De igual modo que si la protección o el peligro dependiesen de un factor ajeno, traté de encontrar la tropa, que estaba ahí, perturbada, por salirse del orden como si el orden fuera un corral.

Alguna indicación de Parrilla hubo, no sé.

Se corrieron hasta él cuatro jinetes.

Luego, en dos parejas, avanzaron por dos de los lados del triángulo. Una, hacia donde se hallaba Vicuña; la otra, hacia mí.

43

El insidioso
carachai
, en pandilla, me picaba el cuello, la cara. Cuando la nubecilla buscaba herirme la frente, yo ni podía ver, porque tapaba un profundo espacio, ante mis ojos.

Las manos no me servían ni para la defensa contra el mísero insecto: estaban ligadas por una cuerda a mi espalda. Las extrañaba. Como ausentes, y por sentirlas mías con una hacía presión sobre la otra.

Falto de manos, debía sostenerme en el caballo ajustando las piernas a sus costillas.

Quizás en la invisible herida de cada picadura se había depositado un grano de polvo, que me daba un ardor mordiente y vivos sofocones de sangre.

La nariz destilaba levemente y me ensuciaba el bigote. Una mosca se pegó un momento a aquella materia y procuré espantarla con soplidos hacia arriba, pero no se iba. Después la ahuyentaron los jejenes.

Imaginé la entrada a la ciudad.

Toda la carne del rostro hinchada.
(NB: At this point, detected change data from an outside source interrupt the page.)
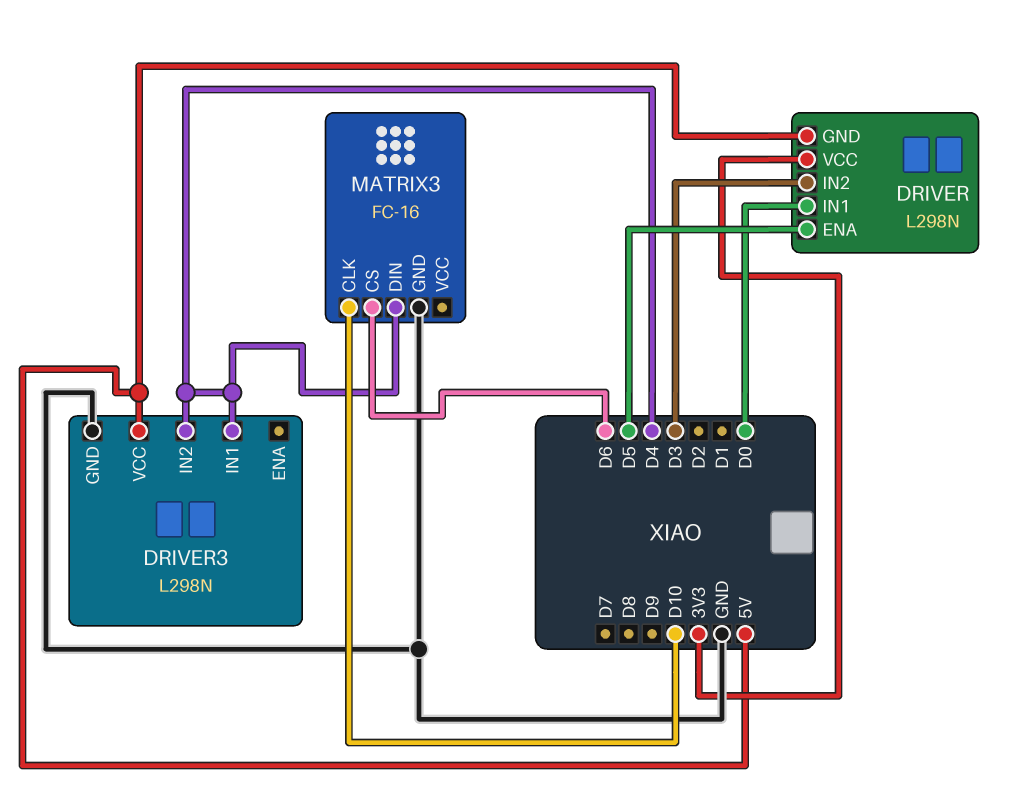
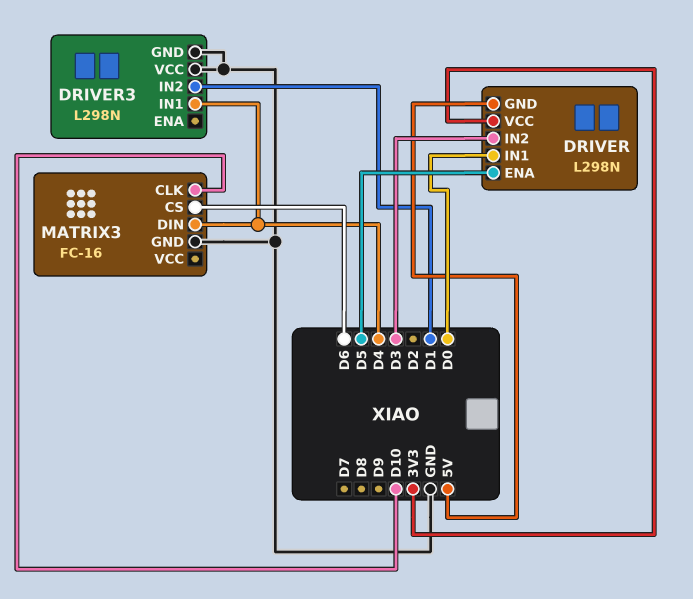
DRIVER3 pin IN2: D4 -> D1
DRIVER3 pin VCC: 5V -> GND

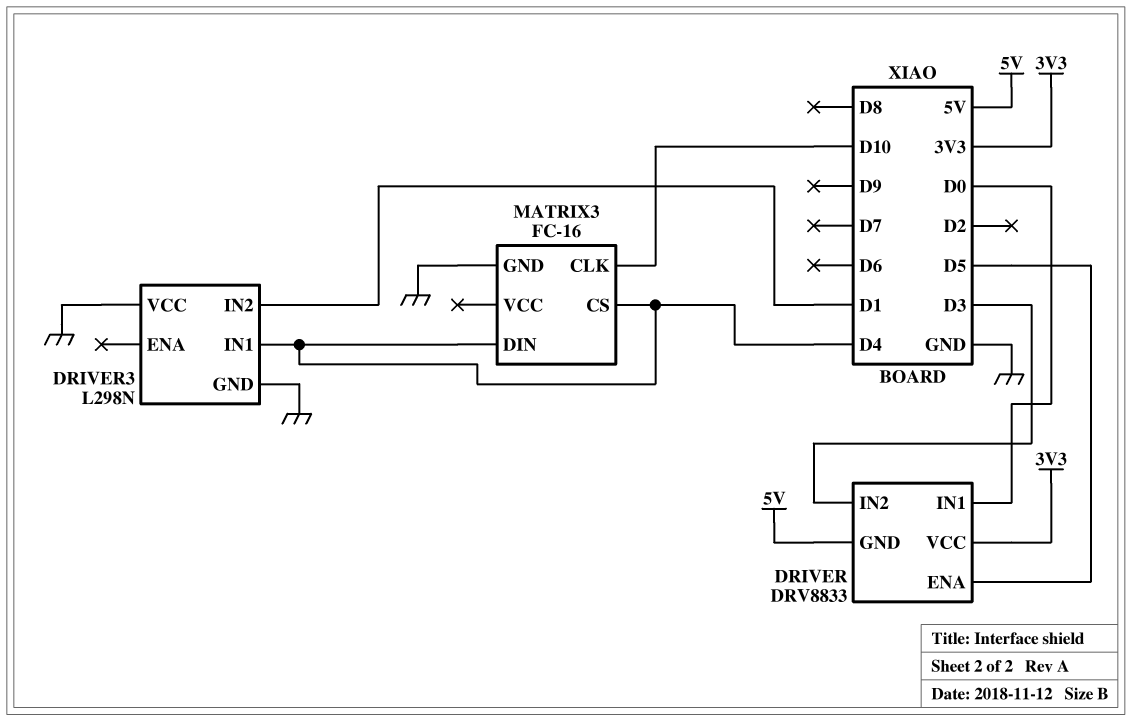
DRIVER: L298N -> DRV8833
MATRIX3 pin CS: D6 -> D4

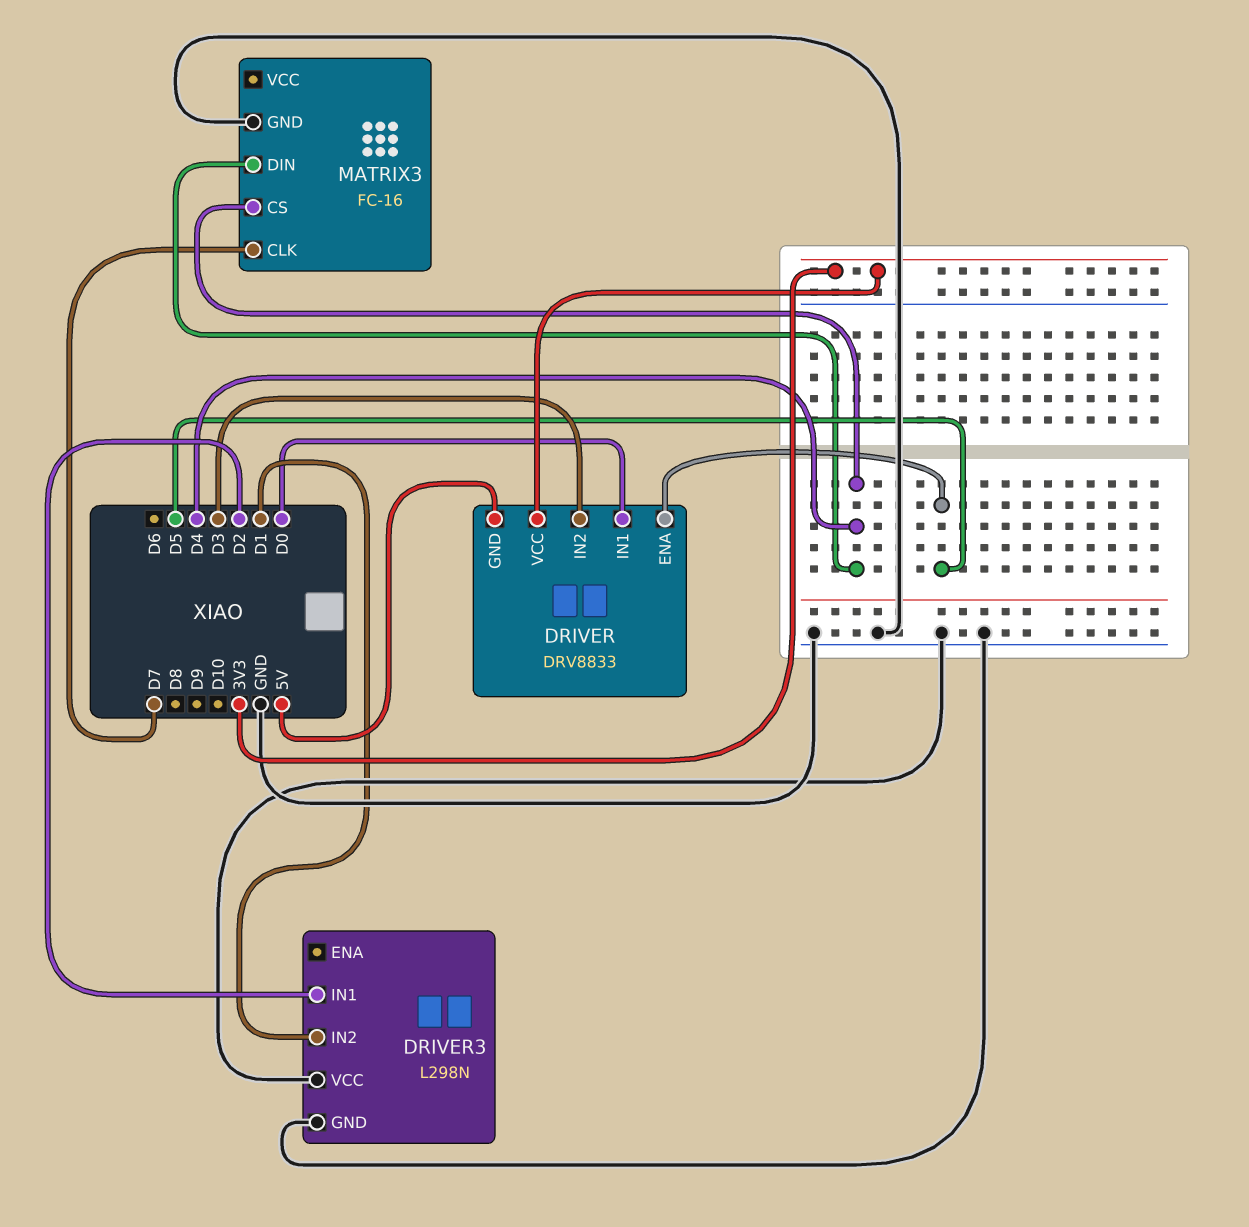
DRIVER3 pin IN1: D4 -> D2
MATRIX3 pin CLK: D10 -> D7

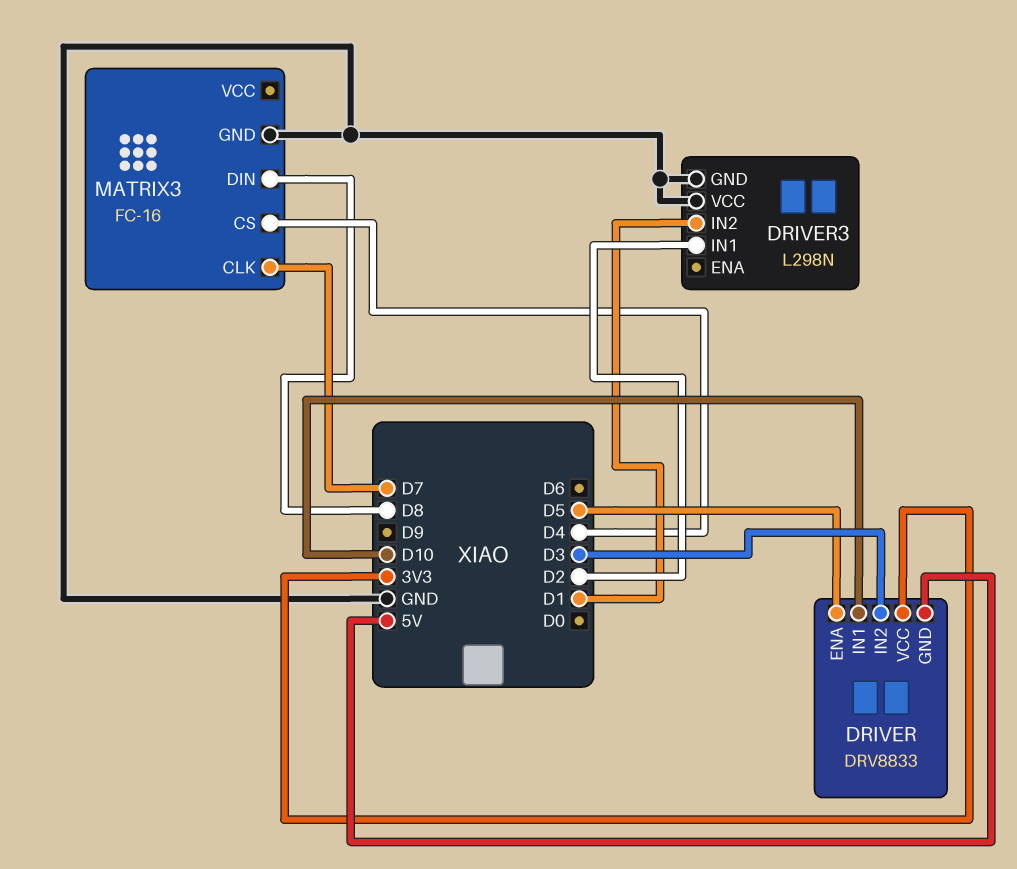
DRIVER pin IN1: D0 -> D10
MATRIX3 pin DIN: D4 -> D8

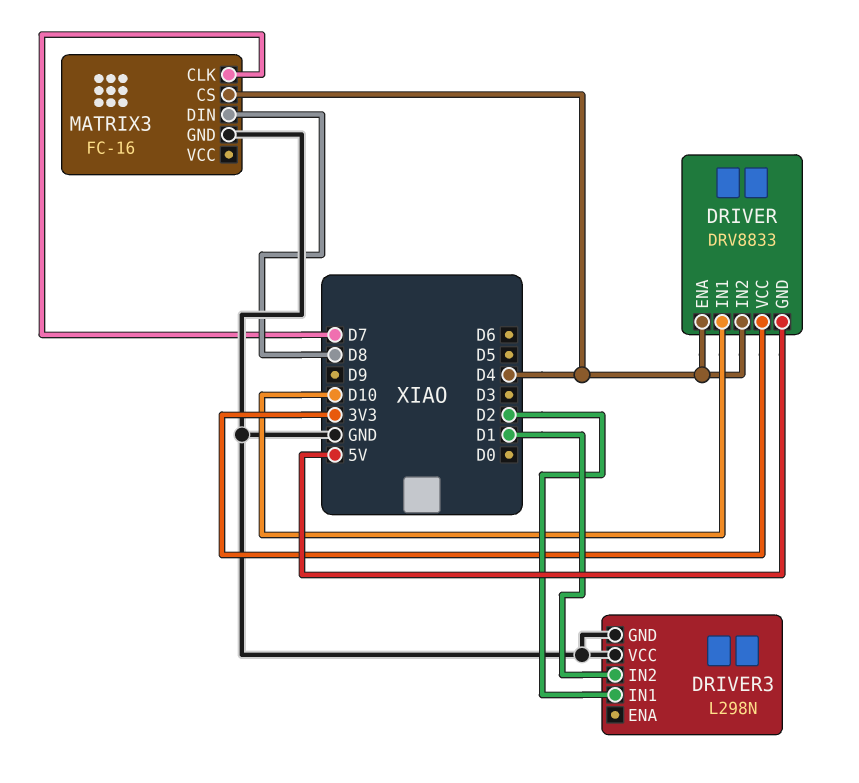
DRIVER pin ENA: D5 -> D4
DRIVER pin IN2: D3 -> D4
Cochinos de nariz, los bigotes y los labios, y adheridas a ellos, las moscas, aprovechadoras y ominosas.

Detrás, mis manos, ineptas.

Para las gentes, tan derrotado, repugnante y ruin Vicuña Porto, el bandido, como Zama, su encubridor.

Los vigías dieron la alarma, que para mí estaba presente desde algunos momentos antes.

Un apeñuscamiento de variable forma, remoto y móvil.

Pensé en un ejercito indígena, una jauría de cimarrones famélicos, una manada de animales salvajes…

Pensé que, tal vez, Parrilla me dejaría morir con las manos atadas.

Sin embargo, acudió a mí la esperanza con la apreciación de que, quien fuese que viniera, hombre o bestia, marchaba de sobra en descubierto para merecer que se le presumiera enemigo.

No obstante, si se trataba de nativos en plan de agresión, podían contar ellos con la vecindad de la noche, que apenas mermaba su seguridad en el desplazamiento y para nosotros constituía estorbo y clausura espesa.